In early July, Swalwell, along with Rep. Steve Pearce, R-NM, put forward legislation that would make Congress more mobile, and that’s literally what it is called — the MOBILE Congress Resolution. MOBILE stands for Members Operating to Be Innovative and Link Everyone.
Before you snicker at the acronym, this resolution is impressive. It would allow for absent members of Congress to participate in committee hearings via videoconferencing technologies, and also create remote-voting capabilities.
“I think we need to be in the chamber and debating on important issues,” Swalwell said. “But we don’t need to be there for some of the less controversial issues — like naming a post office. I think I could probably get an email about it, read the bill and vote remotely on it. I don’t see why that requires 435 people to be under the dome.”
This legislation would be especially useful to members of Congress who have a longer trip between their constituents and the Hill. In this year alone, Swalwell has flown more than 100,000 miles and has gone back to his district every single weekend, excluding the presidential inauguration weekend.
He doesn’t think members of Congress making the trip back to their district once a month is enough. Granted, it’s a taxing flight, but lack of connectedness to constituents is a major factor that helped Swalwell to push out former Rep. Pete Stark, a 40-year career politician.
He said the bill would also attract more people to Congress, especially women.
“It allows for more women to serve in Congress,” Swalwell said. “Many of them want to have families, but if they were to go out on maternity leave, they’d have to miss a number of votes. With this resolution, they could vote remotely while on maternity leave.”
Part of Swalwell’s struggle has been getting his colleagues in Congress to catch up with the times and support his resolution. Crossing party lines, Swalwell found Pearce, who also puts technology high on his agenda.
“I’ve been thrilled to have Rep. Swalwell join me from across the aisle on my efforts to make Congress more accessible and transparent,” Pearce said. “Our MOBILE Congress bill will open vast new opportunities for the people to participate in their government.”
For those who have yet to jump on the theoretical technology bandwagon, Swalwell looks forward to promoting his futuristic ideas for government.
“I see it as my goal, as a 32-year old from Silicon Valley in Congress, to really push the institution to embrace technology to better serve those we represent,” he said.
In this case, it seems Swalwell has chosen to lead through example.
Swalwell is very active on Twitter, averaging about 100 tweets a month, and constantly interacts with followers and fellow members of Congress.

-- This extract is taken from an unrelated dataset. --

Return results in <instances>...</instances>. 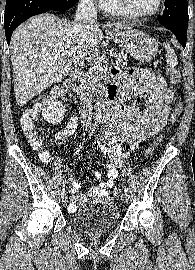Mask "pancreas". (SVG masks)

Against some of his staffers’ wishes, Swalwell still tweets all of his own material and runs his social media accounts. Including his Vine account, which he used to show his vote on strict abortion laws being voted on in the House.
For dramatic flair, he gave the “no” button a few extra pushes for good measure. Swalwell admits it was a slight “stick it to the man” move.
Stephen Cassidy, mayor of San Leandro, Calif., called it a “great use of technology and political action in one video” in his Vine comment on the video.
Swalwell’s embrace of technology in the political arena started during his campaign for Congress. He picks up his iPhone off his desk, and gingerly swipes through his pages looking for the app he says made him and his staff ditch the pen and paper when hitting the streets to campaign.
“It was actually on the road that I came up with the idea that mobile devices and conferencing could change the institution here and make us more technologically savvy,” Swalwell said.
So what does Swalwell have planned for the week? He holds up a list of the five constituents he plans to cold call this week, to ask how he can help them. For Swalwell, it’s just another way he tries to stay close to his constituents.